Baseline concussion testing for high school athletes already suited up for fall sports has been delayed because of problems implementing the program at Santa Rosa City Schools.
Under a program approved in February, all student athletes at all five of the district's comprehensive high schools were to receive baseline cognitive tests that could be used in comparison with tests taken following a suspected head injury. The baseline tests were expected to be administered prior to the start of each season.
In addition, five certified athletic trainers were to have been hired to monitor athletes throughout the season.
But that plan hit a snag in recent months when a partnership with Sonoma State University failed to produce viable candidates the district was expecting to fill the trainer positions.

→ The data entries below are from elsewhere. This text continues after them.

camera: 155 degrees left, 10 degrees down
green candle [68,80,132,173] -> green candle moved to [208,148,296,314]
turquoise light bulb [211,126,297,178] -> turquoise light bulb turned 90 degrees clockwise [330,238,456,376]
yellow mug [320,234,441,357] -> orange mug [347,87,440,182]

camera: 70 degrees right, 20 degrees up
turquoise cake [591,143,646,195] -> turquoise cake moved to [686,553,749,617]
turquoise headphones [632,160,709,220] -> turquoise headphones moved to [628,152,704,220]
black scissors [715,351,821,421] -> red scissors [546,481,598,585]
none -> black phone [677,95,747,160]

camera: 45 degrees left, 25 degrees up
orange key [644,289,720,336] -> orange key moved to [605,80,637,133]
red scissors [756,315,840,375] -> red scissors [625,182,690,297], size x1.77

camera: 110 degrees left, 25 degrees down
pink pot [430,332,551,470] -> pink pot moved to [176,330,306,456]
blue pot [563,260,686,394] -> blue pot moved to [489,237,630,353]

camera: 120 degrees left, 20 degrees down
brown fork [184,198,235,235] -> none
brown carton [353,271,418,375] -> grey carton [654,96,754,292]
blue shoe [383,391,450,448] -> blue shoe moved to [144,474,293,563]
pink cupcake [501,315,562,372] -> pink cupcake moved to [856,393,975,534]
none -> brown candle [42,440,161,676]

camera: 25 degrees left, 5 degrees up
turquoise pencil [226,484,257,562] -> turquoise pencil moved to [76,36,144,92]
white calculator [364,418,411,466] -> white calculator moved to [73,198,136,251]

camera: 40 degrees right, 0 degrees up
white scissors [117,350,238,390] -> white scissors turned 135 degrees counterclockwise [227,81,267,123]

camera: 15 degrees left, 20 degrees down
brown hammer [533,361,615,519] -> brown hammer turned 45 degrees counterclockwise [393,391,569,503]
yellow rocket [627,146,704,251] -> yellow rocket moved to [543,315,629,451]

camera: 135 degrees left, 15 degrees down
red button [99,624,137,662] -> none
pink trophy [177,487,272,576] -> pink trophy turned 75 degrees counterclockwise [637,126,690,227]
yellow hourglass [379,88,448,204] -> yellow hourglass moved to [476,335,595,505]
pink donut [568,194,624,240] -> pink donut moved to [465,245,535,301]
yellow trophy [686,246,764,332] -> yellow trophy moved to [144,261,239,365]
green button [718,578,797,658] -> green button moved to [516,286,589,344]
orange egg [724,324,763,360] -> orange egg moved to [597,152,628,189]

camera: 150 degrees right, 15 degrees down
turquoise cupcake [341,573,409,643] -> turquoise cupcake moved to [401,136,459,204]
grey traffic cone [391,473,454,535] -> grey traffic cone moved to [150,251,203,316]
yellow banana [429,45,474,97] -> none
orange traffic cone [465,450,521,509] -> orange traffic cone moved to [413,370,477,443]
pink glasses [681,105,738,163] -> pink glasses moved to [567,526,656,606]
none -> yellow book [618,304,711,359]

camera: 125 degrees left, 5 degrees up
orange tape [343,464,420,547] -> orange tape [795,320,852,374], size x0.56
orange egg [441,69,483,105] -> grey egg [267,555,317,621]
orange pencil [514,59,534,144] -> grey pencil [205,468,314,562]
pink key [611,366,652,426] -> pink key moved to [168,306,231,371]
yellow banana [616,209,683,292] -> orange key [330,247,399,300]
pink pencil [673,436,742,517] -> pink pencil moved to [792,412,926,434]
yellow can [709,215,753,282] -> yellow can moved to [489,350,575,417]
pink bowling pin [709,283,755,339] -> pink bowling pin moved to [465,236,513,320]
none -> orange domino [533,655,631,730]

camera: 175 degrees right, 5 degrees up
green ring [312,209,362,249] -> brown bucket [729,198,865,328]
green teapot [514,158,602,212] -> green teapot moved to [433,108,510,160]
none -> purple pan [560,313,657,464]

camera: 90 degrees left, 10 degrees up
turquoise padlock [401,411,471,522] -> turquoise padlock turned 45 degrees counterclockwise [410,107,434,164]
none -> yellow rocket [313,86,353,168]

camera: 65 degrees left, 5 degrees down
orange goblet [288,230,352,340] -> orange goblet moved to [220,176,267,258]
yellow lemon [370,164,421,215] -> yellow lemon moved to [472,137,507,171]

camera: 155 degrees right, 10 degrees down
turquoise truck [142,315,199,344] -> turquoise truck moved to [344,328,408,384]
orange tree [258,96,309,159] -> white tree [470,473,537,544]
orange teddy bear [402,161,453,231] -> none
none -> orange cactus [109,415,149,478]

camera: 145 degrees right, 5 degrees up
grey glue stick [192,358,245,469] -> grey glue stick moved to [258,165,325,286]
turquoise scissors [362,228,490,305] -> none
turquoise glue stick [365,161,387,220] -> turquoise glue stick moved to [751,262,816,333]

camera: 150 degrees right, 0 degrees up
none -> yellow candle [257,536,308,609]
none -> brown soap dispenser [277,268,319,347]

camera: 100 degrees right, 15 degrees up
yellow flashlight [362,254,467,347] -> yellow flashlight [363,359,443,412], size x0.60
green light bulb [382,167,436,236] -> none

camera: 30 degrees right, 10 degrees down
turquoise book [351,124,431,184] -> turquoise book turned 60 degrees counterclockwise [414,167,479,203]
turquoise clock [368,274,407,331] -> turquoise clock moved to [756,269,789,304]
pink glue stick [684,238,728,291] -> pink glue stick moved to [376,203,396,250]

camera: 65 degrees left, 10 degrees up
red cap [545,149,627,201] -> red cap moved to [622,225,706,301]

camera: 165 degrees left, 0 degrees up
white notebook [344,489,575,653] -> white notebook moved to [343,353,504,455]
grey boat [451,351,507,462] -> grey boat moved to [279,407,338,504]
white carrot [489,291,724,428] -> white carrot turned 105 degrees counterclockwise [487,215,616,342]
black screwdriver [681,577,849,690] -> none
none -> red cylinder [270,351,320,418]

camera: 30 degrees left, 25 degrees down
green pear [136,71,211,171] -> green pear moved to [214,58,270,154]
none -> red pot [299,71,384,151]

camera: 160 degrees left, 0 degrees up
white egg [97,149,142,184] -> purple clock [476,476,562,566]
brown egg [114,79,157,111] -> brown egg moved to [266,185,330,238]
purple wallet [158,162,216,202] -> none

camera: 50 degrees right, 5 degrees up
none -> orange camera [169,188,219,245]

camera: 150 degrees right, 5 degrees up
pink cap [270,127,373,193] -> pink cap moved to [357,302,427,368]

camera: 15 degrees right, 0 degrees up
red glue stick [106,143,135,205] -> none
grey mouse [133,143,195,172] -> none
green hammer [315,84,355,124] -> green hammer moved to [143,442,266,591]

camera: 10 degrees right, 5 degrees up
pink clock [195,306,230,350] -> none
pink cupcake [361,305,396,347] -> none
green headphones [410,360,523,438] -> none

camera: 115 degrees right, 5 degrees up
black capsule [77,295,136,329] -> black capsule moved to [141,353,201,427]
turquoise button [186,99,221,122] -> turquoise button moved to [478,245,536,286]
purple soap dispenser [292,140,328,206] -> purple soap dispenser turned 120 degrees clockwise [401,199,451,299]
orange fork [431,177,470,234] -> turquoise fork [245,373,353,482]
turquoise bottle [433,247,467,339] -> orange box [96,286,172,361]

As a result, fall practices for contact sports named in the proposal — including football and soccer — have already begun, and no baseline tests have been administered.
"I want this done as soon as possible," board president and plan proponent Bill Carle said. "We've been talking about this for two years."
The delay occurred when it was determined that Sonoma State University's kinesiology department would not supply needed athletic trainer candidates for the part-time jobs.
Sonoma State's master's program in kinesiology does not currently have an established internship requirement that would have provided interns with a academic mentor, unit accrual and insurance.
"The SSU connection, it's not as strong as I thought it was going to be," said Arlen Agapinan, director of secondary school curriculum and instruction for the district and a lead player in the establishment of the program.
When the partnership was officially established in February, district officials believed SSU's kinesiology program would provide a pool of qualified candidates, some of whom might apply for the part-time, 36-week position that paid $15,000.